Text segment =>
** start **

January 7, 2016 by Ed Kennedy
Melbourne and Sydney Property Markets vs the World
Disclaimer: This article is informative in purpose and does not constitute financial advice. The author urges you to obtain professional advice before pursuing any financial investment.
Large-scale investment from Asia and particularly China is not confined to Australia. Yet, skim some local headlines on your phone or pick up any Sunday morning paper and you’d be hard-pressed to find a mention of the word that is crucial to any report on the trend: context.
Certainly, both the Melbourne and Sydney property markets have been going through a certifiable surge in recent months and years. Yet, neither Melbourne nor Sydney nor wider Australia is unique in this regard. At all.
Simply put, foreign investment by Chinese investors is immense the world over right now. From Melbourne and Sydney to London, New York, Toronto and beyond. Chinese investment is big business. To most this is not news, but now and then some of the more sensationalist coverage in Australian media deploys a ‘blind spot’ this reality. So, here now a ‘just in case’ overview…
The “China Challenge” for Australia’s economy
For those yet to encounter the debate surrounding Chinese investment in Australia it is largely is as follows. While Australians may welcome the economic growth and greater wealth that comes from a growing relationship with its largest trading partner, recent years have seen this same relationship be cited as the reason for rapidly rising house prices in Sydney and Melbourne.

** end **

[Stored records]

** start **

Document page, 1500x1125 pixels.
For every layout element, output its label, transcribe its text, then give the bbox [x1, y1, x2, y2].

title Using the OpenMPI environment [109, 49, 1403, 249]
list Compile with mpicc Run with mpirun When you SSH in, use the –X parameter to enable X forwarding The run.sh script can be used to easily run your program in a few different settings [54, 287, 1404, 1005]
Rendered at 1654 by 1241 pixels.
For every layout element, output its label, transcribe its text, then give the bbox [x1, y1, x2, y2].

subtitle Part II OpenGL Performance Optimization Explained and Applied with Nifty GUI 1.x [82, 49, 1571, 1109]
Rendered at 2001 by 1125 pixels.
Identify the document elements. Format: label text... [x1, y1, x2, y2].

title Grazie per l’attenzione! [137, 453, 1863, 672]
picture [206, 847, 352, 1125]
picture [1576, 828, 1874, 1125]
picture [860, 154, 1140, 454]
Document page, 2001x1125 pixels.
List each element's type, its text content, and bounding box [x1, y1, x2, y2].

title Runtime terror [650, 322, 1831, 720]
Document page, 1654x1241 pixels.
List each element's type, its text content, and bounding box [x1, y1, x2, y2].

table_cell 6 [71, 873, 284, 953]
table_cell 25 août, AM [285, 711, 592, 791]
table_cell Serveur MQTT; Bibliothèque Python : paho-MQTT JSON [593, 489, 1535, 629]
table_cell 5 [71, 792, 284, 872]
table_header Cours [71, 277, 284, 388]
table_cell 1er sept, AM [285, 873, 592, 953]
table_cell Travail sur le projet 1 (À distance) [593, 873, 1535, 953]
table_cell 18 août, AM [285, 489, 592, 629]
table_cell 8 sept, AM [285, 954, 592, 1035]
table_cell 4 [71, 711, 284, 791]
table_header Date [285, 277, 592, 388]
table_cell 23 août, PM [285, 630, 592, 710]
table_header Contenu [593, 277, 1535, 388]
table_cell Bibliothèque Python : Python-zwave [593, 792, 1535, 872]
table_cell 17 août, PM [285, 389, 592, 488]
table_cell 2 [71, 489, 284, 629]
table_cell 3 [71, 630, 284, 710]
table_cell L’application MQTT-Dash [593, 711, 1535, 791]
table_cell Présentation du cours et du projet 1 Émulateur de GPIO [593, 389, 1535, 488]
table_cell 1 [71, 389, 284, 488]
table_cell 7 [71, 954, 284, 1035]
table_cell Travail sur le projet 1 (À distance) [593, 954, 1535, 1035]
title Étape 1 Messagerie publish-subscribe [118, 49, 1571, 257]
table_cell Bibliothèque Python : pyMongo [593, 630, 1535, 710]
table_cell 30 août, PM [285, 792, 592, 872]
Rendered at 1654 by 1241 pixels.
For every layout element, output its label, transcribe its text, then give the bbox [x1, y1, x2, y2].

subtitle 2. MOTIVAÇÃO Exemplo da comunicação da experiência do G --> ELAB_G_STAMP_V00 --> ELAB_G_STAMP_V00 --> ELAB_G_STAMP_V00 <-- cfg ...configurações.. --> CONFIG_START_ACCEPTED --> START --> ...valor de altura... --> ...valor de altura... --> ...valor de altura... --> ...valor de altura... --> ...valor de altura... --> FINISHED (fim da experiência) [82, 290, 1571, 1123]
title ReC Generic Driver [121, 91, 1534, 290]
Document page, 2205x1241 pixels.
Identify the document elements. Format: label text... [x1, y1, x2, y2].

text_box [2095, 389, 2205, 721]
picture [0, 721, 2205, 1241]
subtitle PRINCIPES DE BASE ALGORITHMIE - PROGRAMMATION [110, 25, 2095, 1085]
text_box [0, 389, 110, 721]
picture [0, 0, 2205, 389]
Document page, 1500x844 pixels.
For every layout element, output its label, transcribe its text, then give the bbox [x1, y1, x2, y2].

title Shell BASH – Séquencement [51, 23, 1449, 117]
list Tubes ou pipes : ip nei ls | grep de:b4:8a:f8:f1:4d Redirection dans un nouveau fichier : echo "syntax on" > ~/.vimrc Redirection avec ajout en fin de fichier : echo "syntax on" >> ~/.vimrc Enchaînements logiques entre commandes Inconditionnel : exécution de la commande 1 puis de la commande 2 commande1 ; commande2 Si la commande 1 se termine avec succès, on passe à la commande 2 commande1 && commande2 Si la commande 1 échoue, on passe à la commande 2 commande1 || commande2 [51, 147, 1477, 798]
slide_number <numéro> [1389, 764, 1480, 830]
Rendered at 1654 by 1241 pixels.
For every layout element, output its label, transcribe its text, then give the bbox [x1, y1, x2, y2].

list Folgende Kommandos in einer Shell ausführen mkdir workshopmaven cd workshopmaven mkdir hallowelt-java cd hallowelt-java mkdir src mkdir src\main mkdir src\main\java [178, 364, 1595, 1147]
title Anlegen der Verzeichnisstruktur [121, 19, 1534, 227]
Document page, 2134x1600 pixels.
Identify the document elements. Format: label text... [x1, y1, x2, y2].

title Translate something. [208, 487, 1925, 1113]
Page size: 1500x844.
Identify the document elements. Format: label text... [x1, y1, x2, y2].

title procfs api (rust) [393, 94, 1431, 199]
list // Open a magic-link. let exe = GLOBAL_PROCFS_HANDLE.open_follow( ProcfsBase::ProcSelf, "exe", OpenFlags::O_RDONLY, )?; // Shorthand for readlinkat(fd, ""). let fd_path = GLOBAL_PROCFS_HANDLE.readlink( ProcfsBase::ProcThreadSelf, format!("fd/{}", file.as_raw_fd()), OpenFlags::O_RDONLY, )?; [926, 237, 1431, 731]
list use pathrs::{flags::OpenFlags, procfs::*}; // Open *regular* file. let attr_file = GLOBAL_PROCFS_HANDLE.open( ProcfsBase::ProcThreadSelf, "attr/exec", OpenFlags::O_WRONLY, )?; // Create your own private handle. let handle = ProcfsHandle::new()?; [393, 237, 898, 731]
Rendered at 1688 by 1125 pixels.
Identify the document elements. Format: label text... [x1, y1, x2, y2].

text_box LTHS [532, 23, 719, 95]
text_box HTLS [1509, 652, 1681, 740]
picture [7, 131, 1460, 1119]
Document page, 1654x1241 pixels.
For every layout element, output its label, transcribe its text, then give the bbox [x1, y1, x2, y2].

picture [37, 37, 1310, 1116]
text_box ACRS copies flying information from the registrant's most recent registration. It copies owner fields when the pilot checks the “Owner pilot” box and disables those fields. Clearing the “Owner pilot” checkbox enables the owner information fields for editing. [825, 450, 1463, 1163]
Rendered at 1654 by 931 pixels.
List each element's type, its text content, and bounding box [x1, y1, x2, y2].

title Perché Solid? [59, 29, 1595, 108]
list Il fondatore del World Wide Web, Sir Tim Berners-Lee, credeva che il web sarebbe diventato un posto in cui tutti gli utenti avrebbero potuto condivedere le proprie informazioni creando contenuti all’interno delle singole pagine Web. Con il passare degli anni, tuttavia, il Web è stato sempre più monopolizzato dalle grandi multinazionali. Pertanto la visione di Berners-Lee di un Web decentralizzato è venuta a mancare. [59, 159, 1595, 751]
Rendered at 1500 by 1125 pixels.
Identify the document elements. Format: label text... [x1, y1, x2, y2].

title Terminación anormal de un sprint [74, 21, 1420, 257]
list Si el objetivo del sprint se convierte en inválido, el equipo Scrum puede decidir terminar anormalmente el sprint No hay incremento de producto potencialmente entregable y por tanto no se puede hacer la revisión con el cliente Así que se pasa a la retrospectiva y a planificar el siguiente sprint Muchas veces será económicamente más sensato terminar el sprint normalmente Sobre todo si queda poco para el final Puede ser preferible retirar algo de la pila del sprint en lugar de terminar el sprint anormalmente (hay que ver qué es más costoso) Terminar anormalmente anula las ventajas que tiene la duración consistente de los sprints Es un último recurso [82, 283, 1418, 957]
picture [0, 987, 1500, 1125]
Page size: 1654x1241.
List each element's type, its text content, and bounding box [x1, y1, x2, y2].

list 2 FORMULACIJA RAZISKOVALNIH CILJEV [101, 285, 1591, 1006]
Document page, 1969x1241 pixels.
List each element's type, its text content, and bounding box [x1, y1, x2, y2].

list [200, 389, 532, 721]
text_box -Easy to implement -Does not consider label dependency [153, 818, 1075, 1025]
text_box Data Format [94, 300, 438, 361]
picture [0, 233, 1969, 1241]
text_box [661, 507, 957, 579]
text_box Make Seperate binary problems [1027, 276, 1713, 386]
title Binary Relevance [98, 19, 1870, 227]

** end **

In the article about the Melbourne and Sydney property markets, which cities other than Melbourne and Sydney are named as destinations of Chinese investment? These rows have no connection to the article about the Melbourne and Sydney property markets.

London, New York and Toronto.